__What is being asked__
Your answer must contain each line of the listing in which "from" appears, copied in full.

__________________________________________________

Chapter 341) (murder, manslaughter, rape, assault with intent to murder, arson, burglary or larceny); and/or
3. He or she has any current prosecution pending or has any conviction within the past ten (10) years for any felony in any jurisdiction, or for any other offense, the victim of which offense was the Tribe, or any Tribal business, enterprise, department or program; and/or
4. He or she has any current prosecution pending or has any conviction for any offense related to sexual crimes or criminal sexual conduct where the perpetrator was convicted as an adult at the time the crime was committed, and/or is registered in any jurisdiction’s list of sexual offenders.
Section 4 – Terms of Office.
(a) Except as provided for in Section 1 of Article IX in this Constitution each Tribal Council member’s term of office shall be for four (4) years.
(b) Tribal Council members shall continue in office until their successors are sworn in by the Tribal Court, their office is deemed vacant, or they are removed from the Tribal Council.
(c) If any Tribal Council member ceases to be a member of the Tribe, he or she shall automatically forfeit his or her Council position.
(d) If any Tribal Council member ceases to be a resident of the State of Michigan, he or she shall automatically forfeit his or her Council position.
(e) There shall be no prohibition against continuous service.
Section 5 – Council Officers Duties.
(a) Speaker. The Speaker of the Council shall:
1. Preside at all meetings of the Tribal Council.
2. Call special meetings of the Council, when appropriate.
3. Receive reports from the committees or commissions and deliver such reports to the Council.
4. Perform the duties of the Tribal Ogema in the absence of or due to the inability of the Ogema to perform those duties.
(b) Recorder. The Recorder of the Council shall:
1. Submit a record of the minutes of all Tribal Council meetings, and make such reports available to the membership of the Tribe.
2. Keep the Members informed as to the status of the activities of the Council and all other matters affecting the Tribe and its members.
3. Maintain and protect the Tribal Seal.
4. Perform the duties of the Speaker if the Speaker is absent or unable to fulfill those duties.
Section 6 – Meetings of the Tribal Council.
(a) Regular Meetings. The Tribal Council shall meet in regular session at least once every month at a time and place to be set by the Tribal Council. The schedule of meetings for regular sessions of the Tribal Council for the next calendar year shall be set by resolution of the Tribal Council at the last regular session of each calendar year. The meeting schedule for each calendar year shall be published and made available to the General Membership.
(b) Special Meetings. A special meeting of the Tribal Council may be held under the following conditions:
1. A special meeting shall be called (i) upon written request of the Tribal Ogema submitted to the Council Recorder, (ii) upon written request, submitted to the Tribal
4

__________________________________________________

__Task solution__
(b) Tribal Council members shall continue in office until their successors are sworn in by the Tribal Court, their office is deemed vacant, or they are removed from the Tribal Council.
3. Receive reports from the committees or commissions and deliver such reports to the Council.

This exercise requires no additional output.